Between the Lines: An anti-racist reading list


Ethan Gullet

Illustration by Ethan Gullett

Paris Cantu, Staff Writer

1.“Between the World and Me” by Ta-Nehisi Coates

“Between the World and Me” by Ta-Nehisi Coates appeared in 2015 during a pivotal moment for the Black Lives Matter movement. In 163 pages, Coates writes to his teenage son in the form of a letter, a mesh of autobiography, political commentary and non-fiction with a simple take away: “Here is what I would like for you to know: In America, it is traditional to destroy the black body — it is heritage.” He draws inspiration from James Baldwin, following the structural chain of memoir, race commentary and aesthetic wording. He writes to his son in hopes of dismantling his fear of this world and of living in a Black body. 

2. “A Black Women’s History of the United States” by Ramey Berry and Kali Nicole Gross

Historians Ramey Berry and Kali Nicole Gross piece together Black women’s narratives in “A Black Women’s History of the United States.” Their history begins with the first Black woman to land on American soil, Isabel de Olvera, in the early 17th century. From here, the narratives continue chronologically, proceeding through the American story of Black womanhood. Many voices are heard: freedwomen, enslaved women, activists, politicians, religious figures, artists and queer women. Berry and Gross create a launch pad for studying Black women’s history and a treatise to the power of Black women.
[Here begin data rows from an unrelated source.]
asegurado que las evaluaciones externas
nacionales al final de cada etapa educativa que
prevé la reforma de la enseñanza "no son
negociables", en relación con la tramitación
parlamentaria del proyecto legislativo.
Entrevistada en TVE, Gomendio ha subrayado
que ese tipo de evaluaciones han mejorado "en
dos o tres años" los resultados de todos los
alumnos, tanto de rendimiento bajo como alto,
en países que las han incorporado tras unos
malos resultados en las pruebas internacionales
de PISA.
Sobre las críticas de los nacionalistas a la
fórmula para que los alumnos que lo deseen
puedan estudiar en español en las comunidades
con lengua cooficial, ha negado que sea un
3. “Are Prisons Obsolete?” by Angela Y. Davis 

Angela Davis makes a case for prison abolition in her 2003 collection of essays, “Are Prisons Obsolete?” In six chapters, she illustrates the outdated nature of the prison system and argues for its abolition. She points out the prison-industrial complex and notes that the growth in prisons is not due to a rise in crime but a rise in profit from the prison industry. She argues in favor of a different type of justice system, one where there is no surveillance and there are no prisons or house arrests. She idealizes strategies of decarceration; free drug programs; the decriminalization of race, class and immigrants; and minimizing violence against women. Davis doesn’t support only prison reform but a reform of society entirely.